[Collected data entries]
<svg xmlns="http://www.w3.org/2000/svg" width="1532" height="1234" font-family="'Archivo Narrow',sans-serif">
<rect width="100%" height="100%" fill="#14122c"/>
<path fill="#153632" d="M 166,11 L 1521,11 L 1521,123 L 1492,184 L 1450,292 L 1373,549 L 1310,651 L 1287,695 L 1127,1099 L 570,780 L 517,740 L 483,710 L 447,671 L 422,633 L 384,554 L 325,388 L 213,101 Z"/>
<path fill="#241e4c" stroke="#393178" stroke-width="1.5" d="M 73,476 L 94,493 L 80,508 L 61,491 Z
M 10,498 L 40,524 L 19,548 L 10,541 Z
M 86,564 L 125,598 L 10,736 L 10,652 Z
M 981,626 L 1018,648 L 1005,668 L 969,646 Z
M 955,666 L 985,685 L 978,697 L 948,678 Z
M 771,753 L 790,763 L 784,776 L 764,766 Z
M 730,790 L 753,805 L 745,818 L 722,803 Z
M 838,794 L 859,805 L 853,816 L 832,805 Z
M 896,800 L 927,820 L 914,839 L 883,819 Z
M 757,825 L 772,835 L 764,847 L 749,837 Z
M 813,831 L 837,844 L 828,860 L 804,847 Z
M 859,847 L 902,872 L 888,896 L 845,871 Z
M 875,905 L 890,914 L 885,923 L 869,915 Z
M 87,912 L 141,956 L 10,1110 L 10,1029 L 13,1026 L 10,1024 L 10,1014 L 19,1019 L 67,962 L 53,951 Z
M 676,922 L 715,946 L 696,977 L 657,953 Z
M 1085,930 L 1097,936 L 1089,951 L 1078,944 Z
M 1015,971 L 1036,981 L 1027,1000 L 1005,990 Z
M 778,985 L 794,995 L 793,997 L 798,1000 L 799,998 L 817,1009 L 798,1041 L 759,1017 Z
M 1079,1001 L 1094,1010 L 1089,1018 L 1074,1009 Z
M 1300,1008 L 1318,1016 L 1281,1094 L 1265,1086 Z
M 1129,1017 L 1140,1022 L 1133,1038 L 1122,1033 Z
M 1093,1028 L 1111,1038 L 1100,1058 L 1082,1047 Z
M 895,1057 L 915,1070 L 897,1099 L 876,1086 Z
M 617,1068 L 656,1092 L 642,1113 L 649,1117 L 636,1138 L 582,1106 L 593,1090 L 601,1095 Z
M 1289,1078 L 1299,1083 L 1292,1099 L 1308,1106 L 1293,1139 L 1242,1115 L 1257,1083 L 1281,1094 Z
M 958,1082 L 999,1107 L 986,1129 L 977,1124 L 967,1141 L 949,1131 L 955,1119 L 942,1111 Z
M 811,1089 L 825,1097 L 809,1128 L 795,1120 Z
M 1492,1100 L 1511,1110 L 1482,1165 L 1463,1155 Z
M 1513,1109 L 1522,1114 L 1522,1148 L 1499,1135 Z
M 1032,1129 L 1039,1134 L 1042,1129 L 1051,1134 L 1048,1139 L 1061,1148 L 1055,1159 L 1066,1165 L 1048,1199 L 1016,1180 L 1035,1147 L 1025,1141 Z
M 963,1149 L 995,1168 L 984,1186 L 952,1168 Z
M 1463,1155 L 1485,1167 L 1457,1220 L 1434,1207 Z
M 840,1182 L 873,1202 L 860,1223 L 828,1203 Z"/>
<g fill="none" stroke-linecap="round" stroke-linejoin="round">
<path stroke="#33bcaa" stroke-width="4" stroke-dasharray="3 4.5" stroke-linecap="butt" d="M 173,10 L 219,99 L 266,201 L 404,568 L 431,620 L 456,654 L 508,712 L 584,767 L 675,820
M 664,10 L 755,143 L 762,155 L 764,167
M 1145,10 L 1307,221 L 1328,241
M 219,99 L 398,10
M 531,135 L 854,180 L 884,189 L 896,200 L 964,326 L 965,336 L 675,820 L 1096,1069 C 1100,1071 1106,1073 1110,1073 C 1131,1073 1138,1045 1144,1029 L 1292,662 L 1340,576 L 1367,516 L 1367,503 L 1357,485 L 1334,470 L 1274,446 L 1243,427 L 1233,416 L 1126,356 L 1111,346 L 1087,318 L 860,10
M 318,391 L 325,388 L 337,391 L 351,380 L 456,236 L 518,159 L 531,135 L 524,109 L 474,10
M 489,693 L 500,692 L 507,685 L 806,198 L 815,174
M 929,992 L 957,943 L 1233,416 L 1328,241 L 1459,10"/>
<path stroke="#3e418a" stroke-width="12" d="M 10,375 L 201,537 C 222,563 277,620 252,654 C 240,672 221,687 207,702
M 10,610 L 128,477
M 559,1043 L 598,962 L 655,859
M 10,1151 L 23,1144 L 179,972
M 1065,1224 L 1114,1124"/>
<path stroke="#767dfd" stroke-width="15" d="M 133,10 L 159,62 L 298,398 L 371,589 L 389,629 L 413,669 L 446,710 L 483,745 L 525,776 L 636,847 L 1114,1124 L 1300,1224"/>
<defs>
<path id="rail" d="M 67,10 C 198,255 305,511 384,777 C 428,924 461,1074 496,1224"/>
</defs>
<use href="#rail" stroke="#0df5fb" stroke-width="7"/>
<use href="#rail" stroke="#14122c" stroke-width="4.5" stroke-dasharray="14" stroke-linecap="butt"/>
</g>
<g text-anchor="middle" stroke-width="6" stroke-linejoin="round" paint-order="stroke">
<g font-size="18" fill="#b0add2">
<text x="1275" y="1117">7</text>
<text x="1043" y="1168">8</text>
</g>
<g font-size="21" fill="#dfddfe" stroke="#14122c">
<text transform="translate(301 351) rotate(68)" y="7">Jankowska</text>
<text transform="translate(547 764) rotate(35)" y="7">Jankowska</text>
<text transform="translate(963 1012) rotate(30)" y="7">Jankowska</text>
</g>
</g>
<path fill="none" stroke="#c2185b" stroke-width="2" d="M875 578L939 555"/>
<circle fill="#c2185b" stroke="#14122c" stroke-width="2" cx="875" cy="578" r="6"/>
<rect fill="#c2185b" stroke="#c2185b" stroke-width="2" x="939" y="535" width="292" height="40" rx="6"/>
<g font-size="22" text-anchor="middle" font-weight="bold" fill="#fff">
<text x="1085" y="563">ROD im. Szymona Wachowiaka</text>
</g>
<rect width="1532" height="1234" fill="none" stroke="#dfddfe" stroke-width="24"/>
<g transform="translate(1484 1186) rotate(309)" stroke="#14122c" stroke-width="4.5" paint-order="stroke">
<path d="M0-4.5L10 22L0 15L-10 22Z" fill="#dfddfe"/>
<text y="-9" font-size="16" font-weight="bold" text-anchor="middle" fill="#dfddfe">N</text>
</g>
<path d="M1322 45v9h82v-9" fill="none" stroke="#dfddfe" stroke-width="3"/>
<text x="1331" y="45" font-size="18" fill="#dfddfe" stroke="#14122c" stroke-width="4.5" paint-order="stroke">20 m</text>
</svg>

### Work required
Top to bottom, transcribe every line above exactly.

### Answer section
<svg xmlns="http://www.w3.org/2000/svg" width="1532" height="1234" font-family="'Archivo Narrow',sans-serif">
<rect width="100%" height="100%" fill="#14122c"/>
<path fill="#153632" d="M 166,11 L 1521,11 L 1521,123 L 1492,184 L 1450,292 L 1373,549 L 1310,651 L 1287,695 L 1127,1099 L 570,780 L 517,740 L 483,710 L 447,671 L 422,633 L 384,554 L 325,388 L 213,101 Z"/>
<path fill="#241e4c" stroke="#393178" stroke-width="1.5" d="M 73,476 L 94,493 L 80,508 L 61,491 Z
M 10,498 L 40,524 L 19,548 L 10,541 Z
M 86,564 L 125,598 L 10,736 L 10,652 Z
M 981,626 L 1018,648 L 1005,668 L 969,646 Z
M 955,666 L 985,685 L 978,697 L 948,678 Z
M 771,753 L 790,763 L 784,776 L 764,766 Z
M 730,790 L 753,805 L 745,818 L 722,803 Z
M 838,794 L 859,805 L 853,816 L 832,805 Z
M 896,800 L 927,820 L 914,839 L 883,819 Z
M 757,825 L 772,835 L 764,847 L 749,837 Z
M 813,831 L 837,844 L 828,860 L 804,847 Z
M 859,847 L 902,872 L 888,896 L 845,871 Z
M 875,905 L 890,914 L 885,923 L 869,915 Z
M 87,912 L 141,956 L 10,1110 L 10,1029 L 13,1026 L 10,1024 L 10,1014 L 19,1019 L 67,962 L 53,951 Z
M 676,922 L 715,946 L 696,977 L 657,953 Z
M 1085,930 L 1097,936 L 1089,951 L 1078,944 Z
M 1015,971 L 1036,981 L 1027,1000 L 1005,990 Z
M 778,985 L 794,995 L 793,997 L 798,1000 L 799,998 L 817,1009 L 798,1041 L 759,1017 Z
M 1079,1001 L 1094,1010 L 1089,1018 L 1074,1009 Z
M 1300,1008 L 1318,1016 L 1281,1094 L 1265,1086 Z
M 1129,1017 L 1140,1022 L 1133,1038 L 1122,1033 Z
M 1093,1028 L 1111,1038 L 1100,1058 L 1082,1047 Z
M 895,1057 L 915,1070 L 897,1099 L 876,1086 Z
M 617,1068 L 656,1092 L 642,1113 L 649,1117 L 636,1138 L 582,1106 L 593,1090 L 601,1095 Z
M 1289,1078 L 1299,1083 L 1292,1099 L 1308,1106 L 1293,1139 L 1242,1115 L 1257,1083 L 1281,1094 Z
M 958,1082 L 999,1107 L 986,1129 L 977,1124 L 967,1141 L 949,1131 L 955,1119 L 942,1111 Z
M 811,1089 L 825,1097 L 809,1128 L 795,1120 Z
M 1492,1100 L 1511,1110 L 1482,1165 L 1463,1155 Z
M 1513,1109 L 1522,1114 L 1522,1148 L 1499,1135 Z
M 1032,1129 L 1039,1134 L 1042,1129 L 1051,1134 L 1048,1139 L 1061,1148 L 1055,1159 L 1066,1165 L 1048,1199 L 1016,1180 L 1035,1147 L 1025,1141 Z
M 963,1149 L 995,1168 L 984,1186 L 952,1168 Z
M 1463,1155 L 1485,1167 L 1457,1220 L 1434,1207 Z
M 840,1182 L 873,1202 L 860,1223 L 828,1203 Z"/>
<g fill="none" stroke-linecap="round" stroke-linejoin="round">
<path stroke="#33bcaa" stroke-width="4" stroke-dasharray="3 4.5" stroke-linecap="butt" d="M 173,10 L 219,99 L 266,201 L 404,568 L 431,620 L 456,654 L 508,712 L 584,767 L 675,820
M 664,10 L 755,143 L 762,155 L 764,167
M 1145,10 L 1307,221 L 1328,241
M 219,99 L 398,10
M 531,135 L 854,180 L 884,189 L 896,200 L 964,326 L 965,336 L 675,820 L 1096,1069 C 1100,1071 1106,1073 1110,1073 C 1131,1073 1138,1045 1144,1029 L 1292,662 L 1340,576 L 1367,516 L 1367,503 L 1357,485 L 1334,470 L 1274,446 L 1243,427 L 1233,416 L 1126,356 L 1111,346 L 1087,318 L 860,10
M 318,391 L 325,388 L 337,391 L 351,380 L 456,236 L 518,159 L 531,135 L 524,109 L 474,10
M 489,693 L 500,692 L 507,685 L 806,198 L 815,174
M 929,992 L 957,943 L 1233,416 L 1328,241 L 1459,10"/>
<path stroke="#3e418a" stroke-width="12" d="M 10,375 L 201,537 C 222,563 277,620 252,654 C 240,672 221,687 207,702
M 10,610 L 128,477
M 559,1043 L 598,962 L 655,859
M 10,1151 L 23,1144 L 179,972
M 1065,1224 L 1114,1124"/>
<path stroke="#767dfd" stroke-width="15" d="M 133,10 L 159,62 L 298,398 L 371,589 L 389,629 L 413,669 L 446,710 L 483,745 L 525,776 L 636,847 L 1114,1124 L 1300,1224"/>
<defs>
<path id="rail" d="M 67,10 C 198,255 305,511 384,777 C 428,924 461,1074 496,1224"/>
</defs>
<use href="#rail" stroke="#0df5fb" stroke-width="7"/>
<use href="#rail" stroke="#14122c" stroke-width="4.5" stroke-dasharray="14" stroke-linecap="butt"/>
</g>
<g text-anchor="middle" stroke-width="6" stroke-linejoin="round" paint-order="stroke">
<g font-size="18" fill="#b0add2">
<text x="1275" y="1117">7</text>
<text x="1043" y="1168">8</text>
</g>
<g font-size="21" fill="#dfddfe" stroke="#14122c">
<text transform="translate(301 351) rotate(68)" y="7">Jankowska</text>
<text transform="translate(547 764) rotate(35)" y="7">Jankowska</text>
<text transform="translate(963 1012) rotate(30)" y="7">Jankowska</text>
</g>
</g>
<path fill="none" stroke="#c2185b" stroke-width="2" d="M875 578L939 555"/>
<circle fill="#c2185b" stroke="#14122c" stroke-width="2" cx="875" cy="578" r="6"/>
<rect fill="#c2185b" stroke="#c2185b" stroke-width="2" x="939" y="535" width="292" height="40" rx="6"/>
<g font-size="22" text-anchor="middle" font-weight="bold" fill="#fff">
<text x="1085" y="563">ROD im. Szymona Wachowiaka</text>
</g>
<rect width="1532" height="1234" fill="none" stroke="#dfddfe" stroke-width="24"/>
<g transform="translate(1484 1186) rotate(309)" stroke="#14122c" stroke-width="4.5" paint-order="stroke">
<path d="M0-4.5L10 22L0 15L-10 22Z" fill="#dfddfe"/>
<text y="-9" font-size="16" font-weight="bold" text-anchor="middle" fill="#dfddfe">N</text>
</g>
<path d="M1322 45v9h82v-9" fill="none" stroke="#dfddfe" stroke-width="3"/>
<text x="1331" y="45" font-size="18" fill="#dfddfe" stroke="#14122c" stroke-width="4.5" paint-order="stroke">20 m</text>
</svg>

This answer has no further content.